In the end I lost many of the portraits. My daughter accidentally left them in our condominium and the manager of that condo took them home. He got fired and attempted to sell one back to me. By this time I had become vice president of McCann-Erickson for the Coca-Cola account. I didn’t need the life-size portrait and I couldn’t imagine paying for it. I heard a rumor that it was sold as the portrait of one of my daughters but I do not know if that was true or not. I had also learned another one of life’s hardest lessons: Let go of all your things. Either you do that or someone—maybe God—will take them forcibly from you. But that happens to teach you that the only solution when you hit bottom is to pick yourself up, dust yourself off and start all over again.
Finally, Onib Olmedo was a very good friend of mine. He was one of the judges for the Guhit Bulilit contest of Coca-Cola Foundation Philippines, Inc., of which at some point in my career I was chairman and president. He painted this portrait of me looking crabby because of the hassles of running the contest.
Now as I grow old, slowly wrinkling unevenly, I find myself willing to put memories of my youth on auction. For a few moments I will come alive in memory.
When I was 72 I remembered that once I wanted to be a torch singer, a singer of sad love songs. I decided to take voice lessons to give me something to do. This led me to the apartment of Loy Ventura, a semi-retired widower lawyer who loved to sing and who was surrounded by women who also loved to sing. He had a sophisticated karaoke system. I decided to buy a cheap karaoke system so I could practice singing by myself but I did not know how to buy one. So I asked him if he might help me.
He called when he was coming to pick me up and told me to wait for him downstairs. I lived in a condominium. I saw him driving his sports car with the top down, his white hair shining in the hot noonday sun, his shades making him look like a stunning movie actor. I wanted to slap myself. Was this a scene from a Grace Kelly/Cary Grant movie playing in my life? We were not young anymore. What was this all about?

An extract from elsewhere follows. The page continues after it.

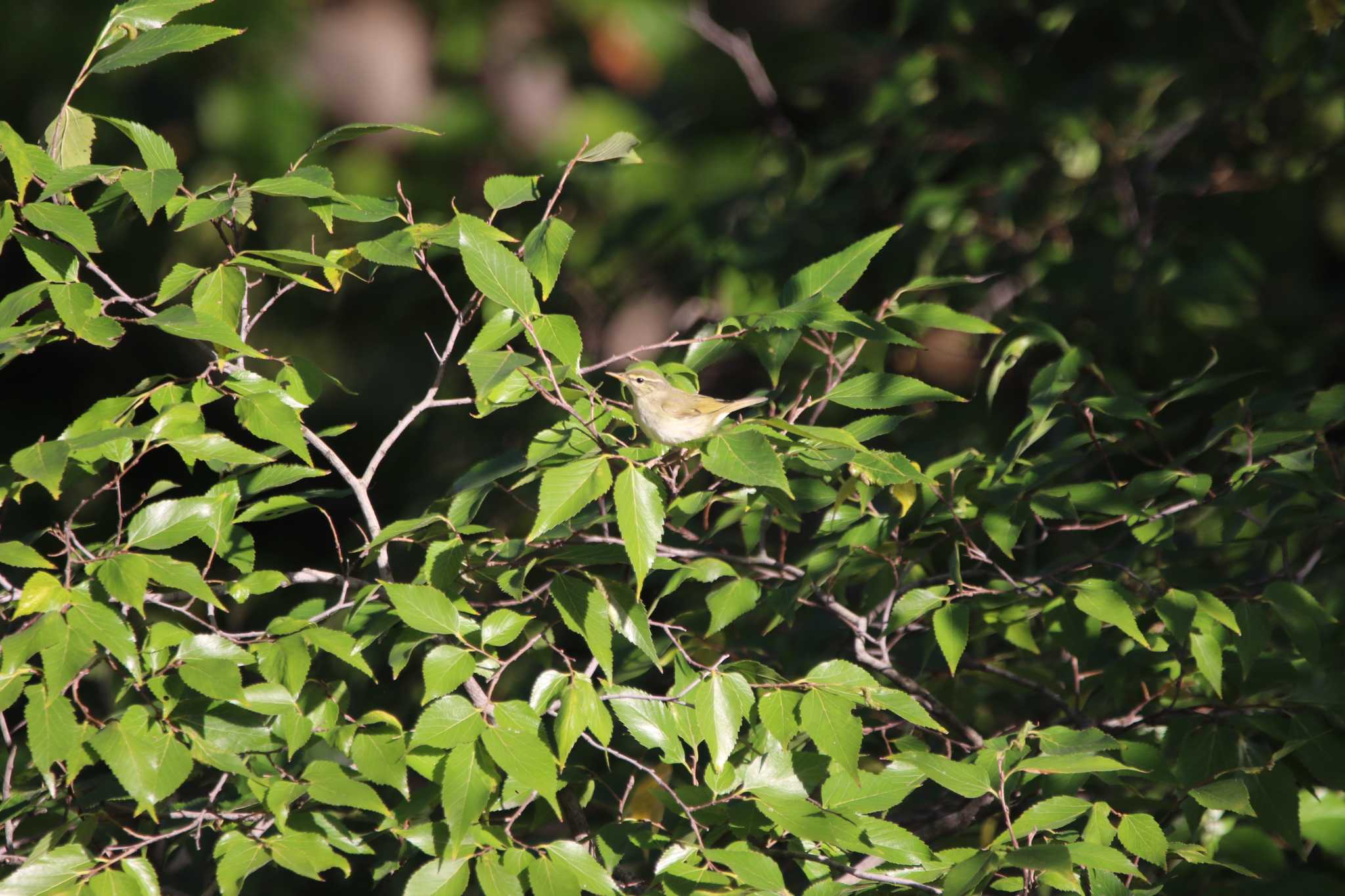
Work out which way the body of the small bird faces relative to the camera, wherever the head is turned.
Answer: to the viewer's left
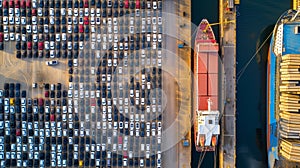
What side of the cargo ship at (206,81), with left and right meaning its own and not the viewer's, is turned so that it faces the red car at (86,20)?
left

After a circuitous non-courtship we ended up finally falling in love and getting married. He changed my life. He got me going back to being a fervent Catholic again, something my Jesuit uncle and Carmelite aunt had failed to do. He made me rediscover Sunday Mass, which led to lunches together. Then we had to find a priest to give us a blessing because he couldn’t imagine doing what married people do without a formal marriage. We had a blissful three years together.
Now we are both old but still together. It is time for me to further simplify my life. I want to clear it of all the pictures of the past. I think it is time to live in the present, in the now, to be aware that tomorrow may not come, to be profoundly grateful for the past no matter how difficult, to be grateful that I have survived.
I have come a long way from once being young and pretty. I believe this sculpture or this painting carves my various looks in stone. Now as I grow old, slowly wrinkling unevenly, I find myself willing to put memories of my youth on auction. What do I hope for? That one day when I am completely wrinkled and indecipherable, someone talking to his granddaughter will say, “Really, you read Barbara Gonzalez’s autobiography? You like it? Look at this painting. That’s the way she looked when she was young.” For a few moments I will come alive in her or his memory. Someone, somehow, somewhere will remember me for an instant.